Roma - La teste Omega, bionda e sottile, si aggira nella
sala del Teatro Vittoria non lesinando baci e abbracci. Stringe
forte forte Oscar Luigi Scalfaro, le cui parole, cinguetta,
«sono musica per le mie orecchie». Offre la guancia ad Antonio
Di Pietro che le si avvicina sorridendo e chiamandola «Stefania,
Stefania». Quindi torna a sedersi in platea mentre qualche giornalista,
curioso, domanda: «Non è la Ariosto, quella che ha testimoniato
contro Previti?». Sì, è proprio lei, i girotondini, però, non
si stupiscono: la sua è una presenza abituale alle loro manifestazioni.
E perfettamente in tono con l'ambiente. Già, perché sembra riaffacciarsi
in quella sala (piena, ma non strapiena) lo spirito che animò
la sinistra negli anni di Mani pulite. Accade così che le star
girotondine di quest'ultimo periodo restino un po' in ombra
in questa prima giornata, o che un personaggio come Rosy Bindi,
che finora era sempre tra le più acclamate, subisca contestazioni
anche dure per il suo «sì» alla legge sulla fecondazione artificiale.
I riflettori sono puntati su chi ha fatto della giustizia il
proprio mestiere. Nanni Moretti invece si infila nella sala
quatto quatto, si confonde con la poltrona, sta lì due orette,
quindi si dilegua. Sabina Guzzanti dovrebbe parlare, ha alcuni
fogli scritti, il suo intervento è stato annunciato dal palco,
ma anche lei a un certo punto sguscia via. Passa una mezz'oretta
da quando l'attrice si eclissa, che ecco comincia a parlare
Marco Travaglio, giornalista giudiziario. Per lui una standing
ovation. E in mattinata stesso trionfo per Oscar Luigi Scalfaro,
che la presentatrice, sul palco, continua a chiamare «il "nostro"
presidente», e per chi non avesse capito il motivo di tanta
insistenza aggiunge: «Lui non avremmo dovuto tirarlo per la
giacchetta».
Sarà pure un caso (ma le coincidenze fortuite hanno un significato
in politica), però anche Scalfaro è un ex magistrato, oltre
che un politico che spesso ha polemizzato con Berlusconi proprio
sulla giustizia. E poi c'è lui, l'ex pubblico ministero per
antonomasia: Tonino Di Pietro. Dal palco non parla, però di
lui lassù si parla, eccome. E il suo intervento è atteso per
oggi.
Ma è il discorso di Travaglio quello che dà il segno della giornata.

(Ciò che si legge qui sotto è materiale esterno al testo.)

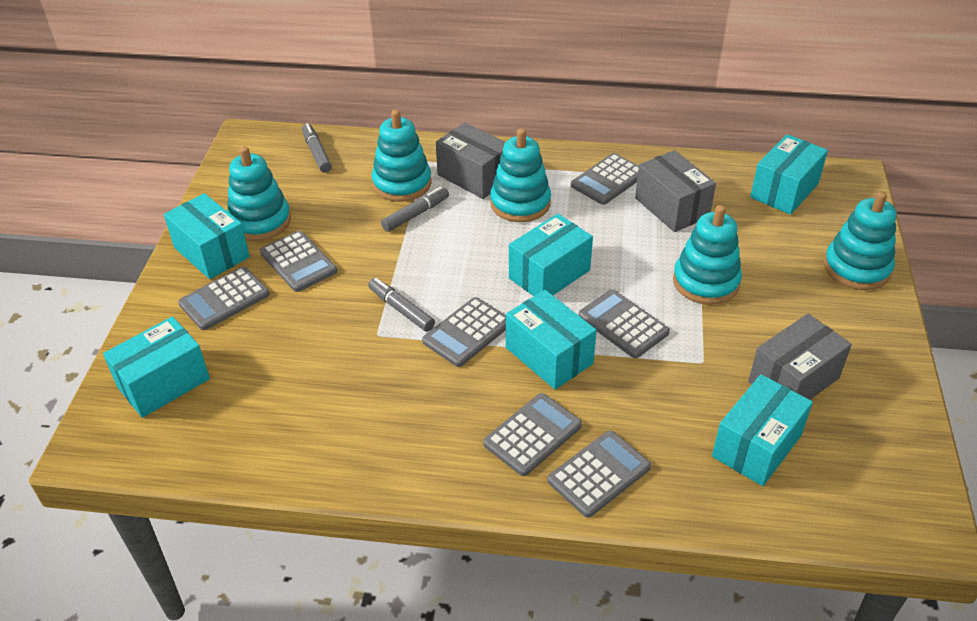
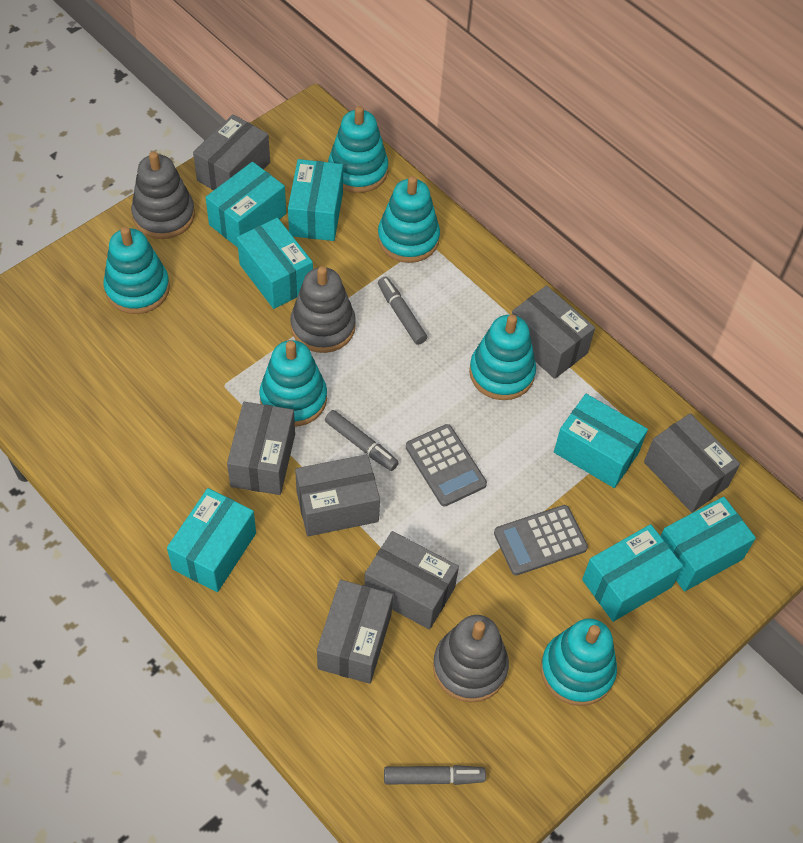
grey box: 3 -> 7
grey calculator: 7 -> 2
grey stacking toy: 0 -> 3
turquoise box: 6 -> 7
turquoise stacking toy: 5 -> 6

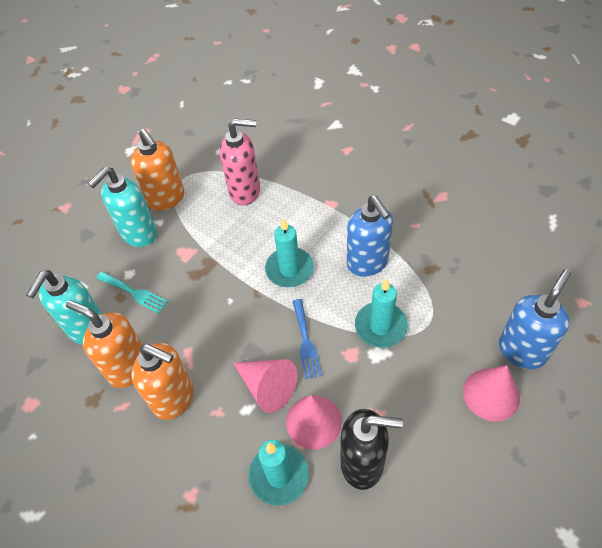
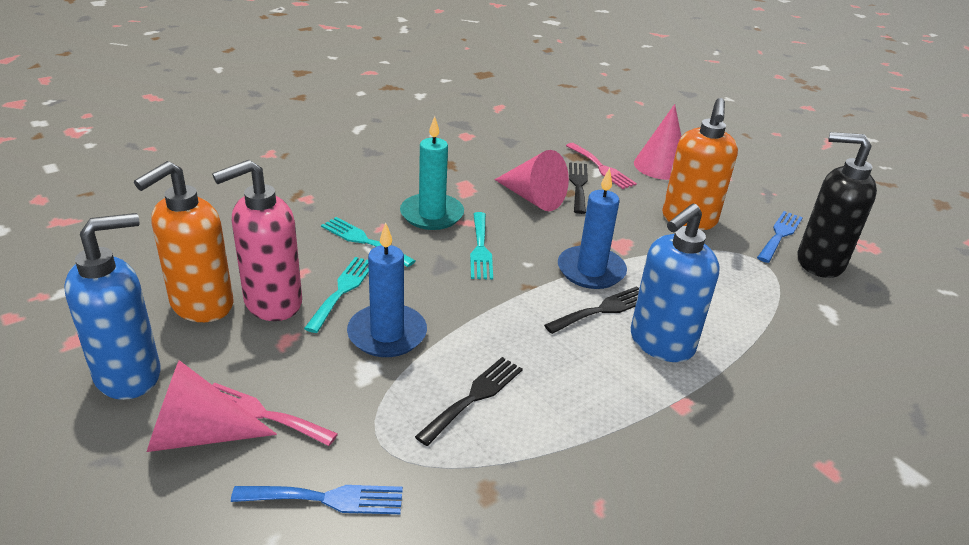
black fork: 0 -> 3
blue candle: 0 -> 2
blue fork: 1 -> 2
orange soap dispenser: 3 -> 2
pink fork: 0 -> 2
turquoise candle: 3 -> 1
turquoise fork: 1 -> 3
turquoise soap dispenser: 2 -> 0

Batte le mani la platea (la cui età media si attesta tra i cinquanta
e i sessanta) quando Travaglio dice: «Davvero secondo voi Mani
pulite non c'entra niente con quanto sta avvenendo ora nell'Ulivo
a proposito della lista unitaria?». Le ribatte non appena il
giornalista ricorda sarcastico i tempi del governo D'Alema:
«Sono entrati a Palazzo Chigi con le pezze al... e ne sono usciti
ricchi». Poi il bersaglio diventa Piero Fassino, segretario
di quella Quercia che sicuramente è stata votata da almeno metà
della platea. «Due anni fa - ricorda il giornalista -, quando
era Guardasigilli disse che si dovevano depenalizzare i reati
finanziari per lasciare in carcere chi commetteva crimini e
comprometteva più seriamente l'ordine pubblico. Ora mi chiedo:
che cosa desta più allarme sociale, il crac Parmalat che ha
colpito centinaia di risparmiatori o uno scippo?». I girotondini
continuano a battere le mani.
Insomma, l'aria che si respira al Teatro Vittoria nella prima
giornata della manifestazione è questa. Si riaffaccia una parte
del popolo di Mani pulite, ma stavolta non si chiede conto solo
a Berlusconi, bensì anche al centrosinistra dei comportamenti
avuti fin qui e delle mosse future. La giustizia è il cemento
che unisce tutti: quelli che vorrebbero tentare l'avventura
con una lista in proprio e coloro che si acconcerebbero con
il triciclo. Qui raccontano di dissapori tra Paolo Flores d'Arcais
e Nanni Moretti, tra Nanni Moretti e Antonio Di Pietro, e parlano
di altre divisioni ancora, ma il collante giustizia resiste.